Dont know what number this is for April poetry month. I never wanted to do much math. I just know, you will get a poem everyday if I can help it.
We have a poetry reading next Thursday here, on the 15th, at the Shelter. I don’t think I was aware of the April poetry month thing when I picked that date, but I like how its smack in the middle of the month. If anyone out there is reading this, highly unlikely, and you are in Dubai, come to the Poeticians reading, 7 pm at the Shelter.
Ok, enough propaganda.
Here are two gorgeous poems by Stephen Dunn. Ahhh. Brilliant. The second one moves me a lot.
At The Smithville Methodist Church
It was supposed to be Arts & Crafts for a week,
but when she came home
with the “Jesus Saves” button, we knew what art
was up, what ancient craft.
She liked her little friends. She liked the songs
they sang when they weren’t
twisting and folding paper into dolls.
What could be so bad?
Jesus had been a good man, and putting faith
in good men was what
we had to do to stay this side of cynicism,
that other sadness.
OK, we said, One week. But when she came home
singing “Jesus loves me,
the Bible tells me so,” it was time to talk.
Could we say Jesus
doesn’t love you? Could I tell her the Bible
is a great book certain people use
to make you feel bad? We sent her back
without a word.
It had been so long since we believed, so long
since we needed Jesus
as our nemesis and friend, that we thought he was
that our children would think of him like Lincoln
or Thomas Jefferson.
Soon it became clear to us: you can’t teach disbelief
to a child,
only wonderful stories, and we hadn’t a story
nearly as good.
On parents’ night there were the Arts & Crafts
all spread out
like appetizers. Then we took our seats
in the church
and the children sang a song about the Ark,
and one in which they had to jump up and down
I can’t remember ever feeling so uncertain
about what’s comic, what’s serious.
Evolution is magical but devoid of heroes.
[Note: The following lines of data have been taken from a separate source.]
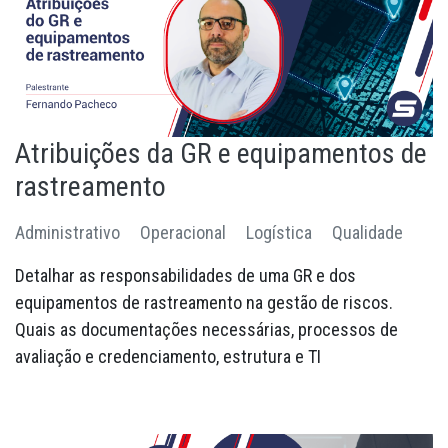
Atribuições da GR e equipamentos de
rastreamento
Administrativo
Operacional
Logística
Qualidade
Detalhar as responsabilidades de uma GR e dos
equipamentos de rastreamento na gestão de riscos.
Quais as documentações necessárias, processos de
avaliação e credenciamento, estrutura e TI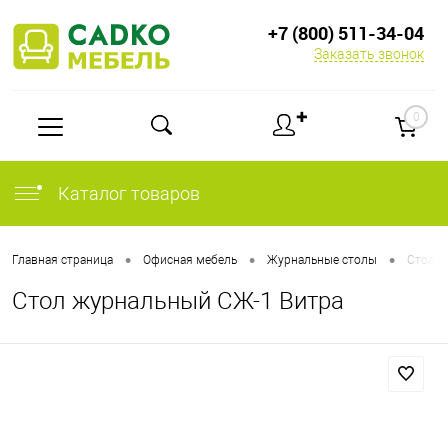
+7 (800) 511-34-04
Заказать звонок
✚
0
Каталог товаров
•
•
•
Главная страница
Офисная мебель
Журнальные столы
Стол ж
Стол журнальный СЖ-1 Витра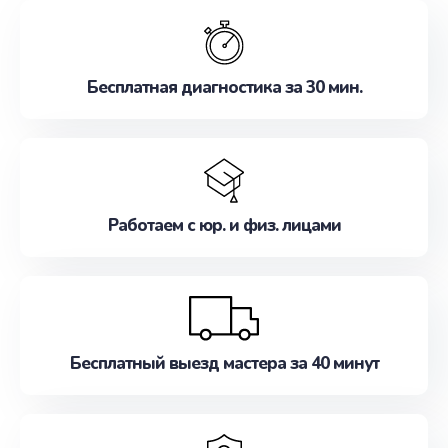
обслуживание, удовлетворяя их потребности
наилучшим образом. Не медлите записаться на
ремонт уже сейчас!
Бесплатная диагностика за 30 мин.
Работаем с юр. и физ. лицами
Бесплатный выезд мастера за 40 минут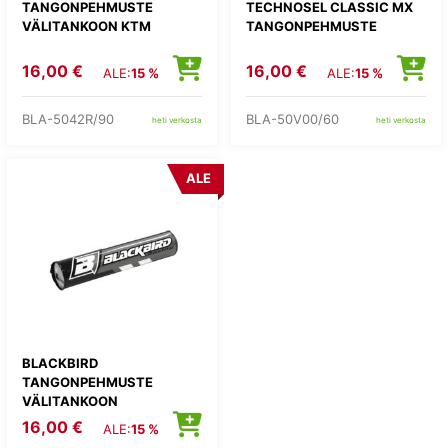
TANGONPEHMUSTE
TECHNOSEL CLASSIC MX
VÄLITANKOON KTM
TANGONPEHMUSTE
16,00 €
16,00 €
ALE:
15 %
ALE:
15 %
BLA-5042R/90
BLA-50V00/60
heti verkosta
heti verkosta
ALE
BLACKBIRD
TANGONPEHMUSTE
VÄLITANKOON
16,00 €
ALE:
15 %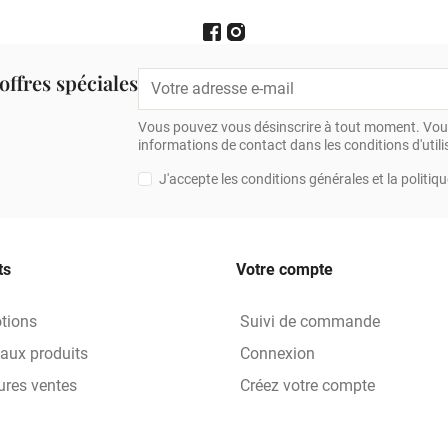
offres spéciales
Vous pouvez vous désinscrire à tout moment. Vous
informations de contact dans les conditions d'utilis
J'accepte les conditions générales et la politiqu
ts
Votre compte
tions
Suivi de commande
aux produits
Connexion
ures ventes
Créez votre compte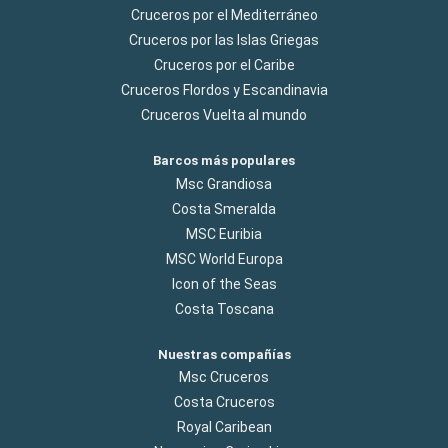
Cruceros por el Mediterráneo
Cruceros por las Islas Griegas
Cruceros por el Caribe
Cruceros Flordos y Escandinavia
Cruceros Vuelta al mundo
Barcos más populares
Msc Grandiosa
Costa Smeralda
MSC Euribia
MSC World Europa
Icon of the Seas
Costa Toscana
Nuestras compañías
Msc Cruceros
Costa Cruceros
Royal Caribean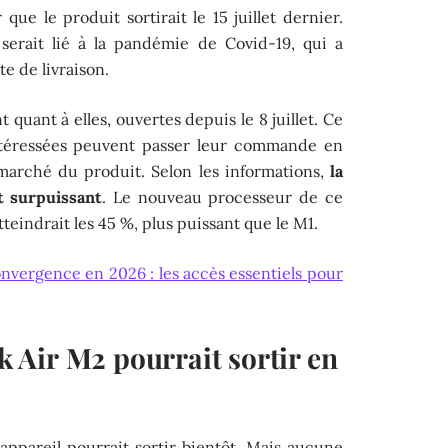
 que le produit sortirait le 15 juillet dernier.
 serait lié à la pandémie de Covid-19, qui a
e de livraison.
uant à elles, ouvertes depuis le 8 juillet. Ce
ntéressées peuvent passer leur commande en
 marché du produit. Selon les informations,
la
t surpuissant
. Le nouveau processeur de ce
eindrait les 45 %, plus puissant que le M1.
nvergence en 2026 : les accès essentiels pour
Air M2 pourrait sortir en
 appareil pourrait sortir bientôt. Mais aucune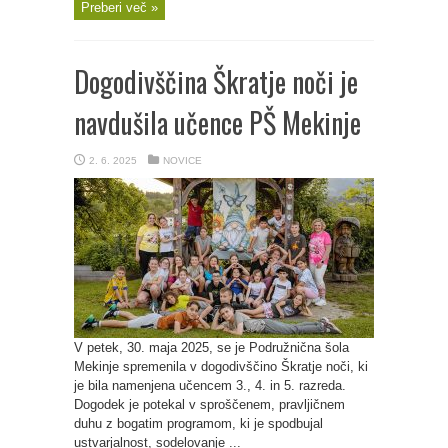
Preberi več »
Dogodivščina Škratje noči je
navdušila učence PŠ Mekinje
2. 6. 2025
NOVICE
V petek, 30. maja 2025, se je Podružnična šola
Mekinje spremenila v dogodivščino Škratje noči, ki
je bila namenjena učencem 3., 4. in 5. razreda.
Dogodek je potekal v sproščenem, pravljičnem
duhu z bogatim programom, ki je spodbujal
ustvarjalnost, sodelovanje ...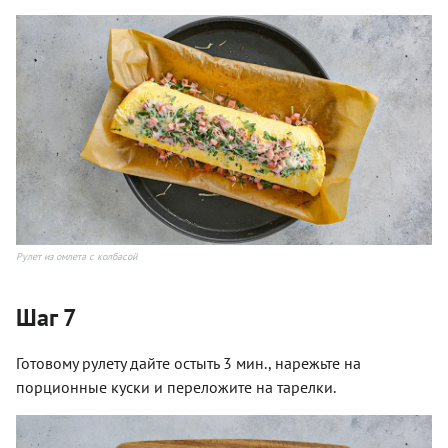
Рулет из омлета с колбасой
Шаг 7
Готовому рулету дайте остыть 3 мин., нарежьте на
порционные куски и переложите на тарелки.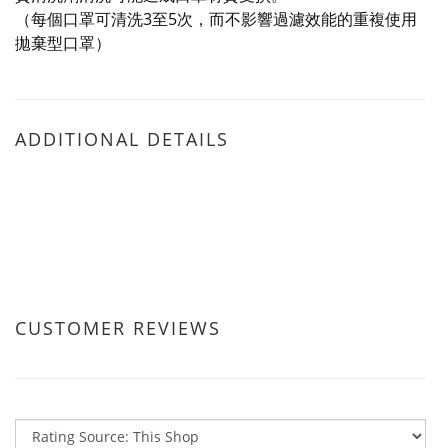
（每個口罩可清洗3至5次，而不影響過濾效能的重複使用
拋棄型口罩）
ADDITIONAL DETAILS
CUSTOMER REVIEWS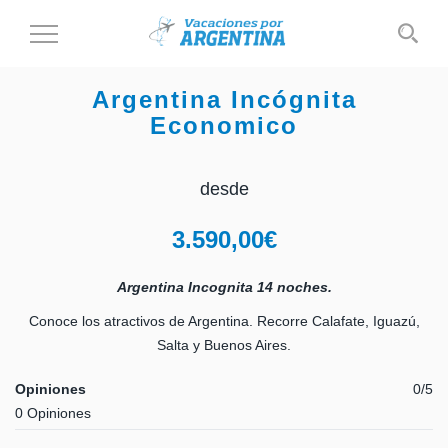
Cambiar
al
modo
Argentina Incógnita
de
Economico
navegación
desde
3.590,00
€
Argentina Incognita 14 noches.
Conoce los atractivos de Argentina. Recorre Calafate, Iguazú,
Salta y Buenos Aires.
Opiniones
0/5
0 Opiniones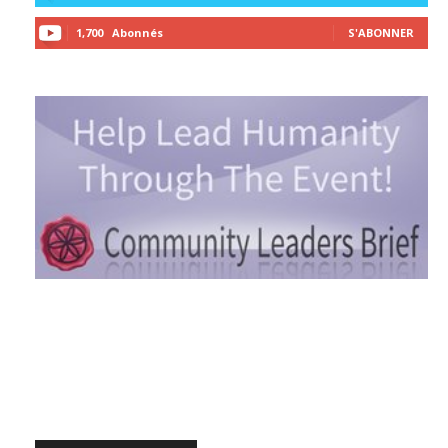
1,700
Abonnés
S'ABONNER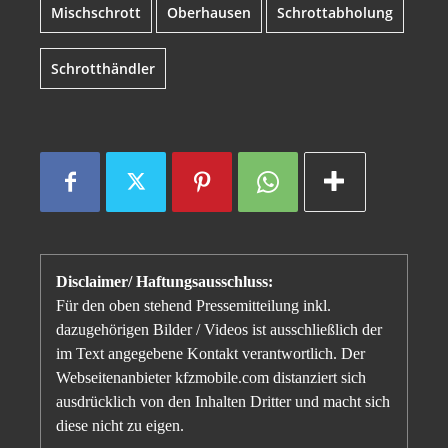
Mischschrott
Oberhausen
Schrottabholung
Schrotthändler
Disclaimer/ Haftungsausschluss:
Für den oben stehend Pressemitteilung inkl.
dazugehörigen Bilder / Videos ist ausschließlich der
im Text angegebene Kontakt verantwortlich. Der
Webseitenanbieter kfzmobile.com distanziert sich
ausdrücklich von den Inhalten Dritter und macht sich
diese nicht zu eigen.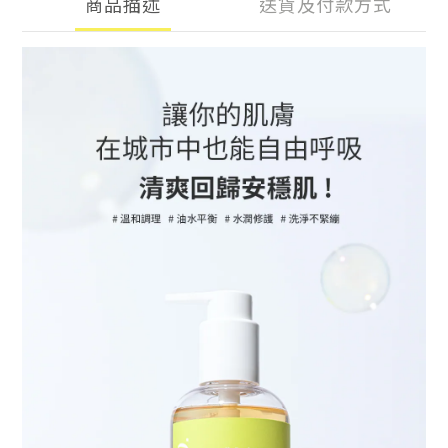
商品描述
送貨及付款方式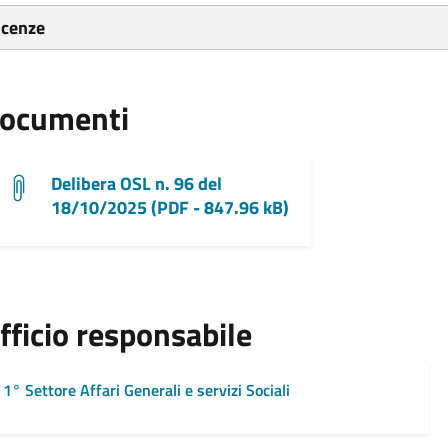
icenze
ocumenti
Delibera OSL n. 96 del
18/10/2025 (PDF - 847.96 kB)
fficio responsabile
1° Settore Affari Generali e servizi Sociali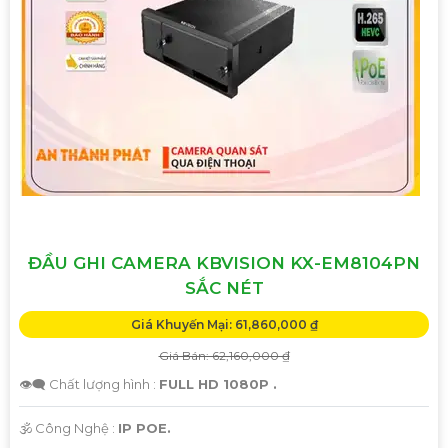
ĐẦU GHI CAMERA KBVISION KX-EM8104PN
SẮC NÉT
Giá Khuyến Mại: 61,860,000 ₫
Giá Bán: 62,160,000 ₫
👁️‍🗨 Chất lượng hình :
FULL HD 1080P .
🕉️ Công Nghệ :
IP POE.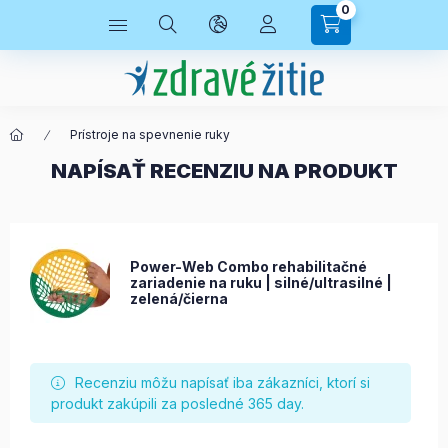
0
Prístroje na spevnenie ruky
NAPÍSAŤ RECENZIU NA PRODUKT
Power-Web Combo rehabilitačné
zariadenie na ruku | silné/ultrasilné |
zelená/čierna
Recenziu môžu napísať iba zákazníci, ktorí si
produkt zakúpili za posledné 365 day.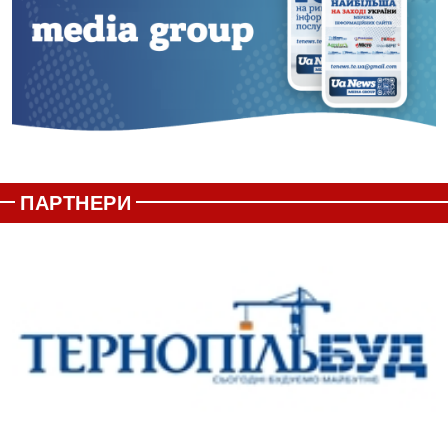
ПАРТНЕРИ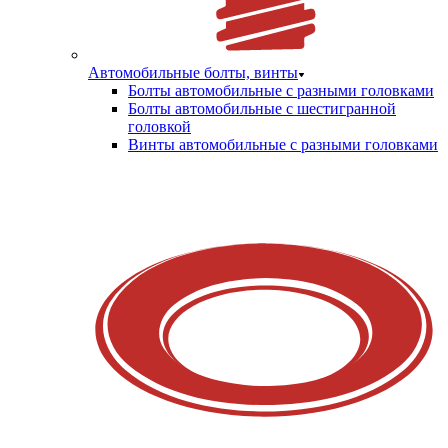
Автомобильные болты, винты
Болты автомобильные с разными головками
Болты автомобильные с шестигранной
головкой
Винты автомобильные с разными головками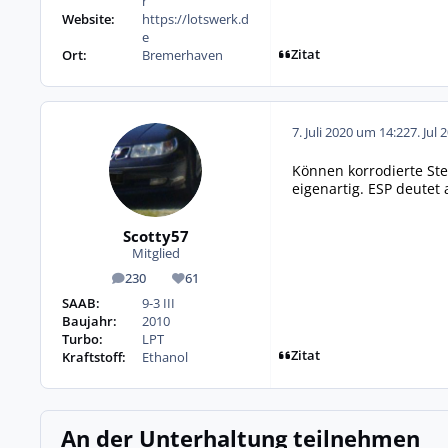
r
Website:
https://lotswerk.d
e
Zitat
Ort:
Bremerhaven
7. Juli 2020 um 14:22
7. Jul 
Können korrodierte Ste
eigenartig. ESP deutet 
Scotty57
Mitglied
230
61
Beiträge
Reputation
SAAB:
9-3 III
Baujahr:
2010
Turbo:
LPT
Zitat
Kraftstoff:
Ethanol
An der Unterhaltung teilnehmen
You can’t say to your child
“Evolution loves you.” The story stinks
of extinction and nothing
exciting happens for centuries. I didn’t have
a wonderful story for my child
and she was beaming. All the way home in the car
she sang the songs,
occasionally standing up for Jesus.
There was nothing to do
but drive, ride it out, sing along
The Sudden Light And The Trees
My neighbor was a biker, a pusher, a dog
and wife beater.
In bad dreams I killed him
and once, in the consequential light of day,
I called the Humane Society
about Blue, his dog. They took her away
and I readied myself, a baseball bat
inside my door.
That night I hear his wife scream
and I couldn’t help it, that pathetic
relief; her again, not me.
It would be years before I’d understand
why victims cling and forgive. I plugged in
the Sleep-Sound and it crashed
like the ocean all the way to sleep.
One afternoon I found him
on the stoop,
a pistol in his hand, waiting,
he said, for me. A sparrow had gotten in
to our common basement.
Could he have permission
to shoot it? The bullets, he explained,
might go through the floor.
I said I’d catch it, wait, give me
a few minutes and, clear-eyed, brilliantly
afraid, I trapped it
with a pillow. I remember how it felt
when I got my hand, and how it burst
that hand open
when I took it outside, a strength
that must have come out of hopelessness
and the sudden light
and the trees. And I remember
the way he slapped the gun against
his open palm,
kept slapping it, and wouldn’t speak.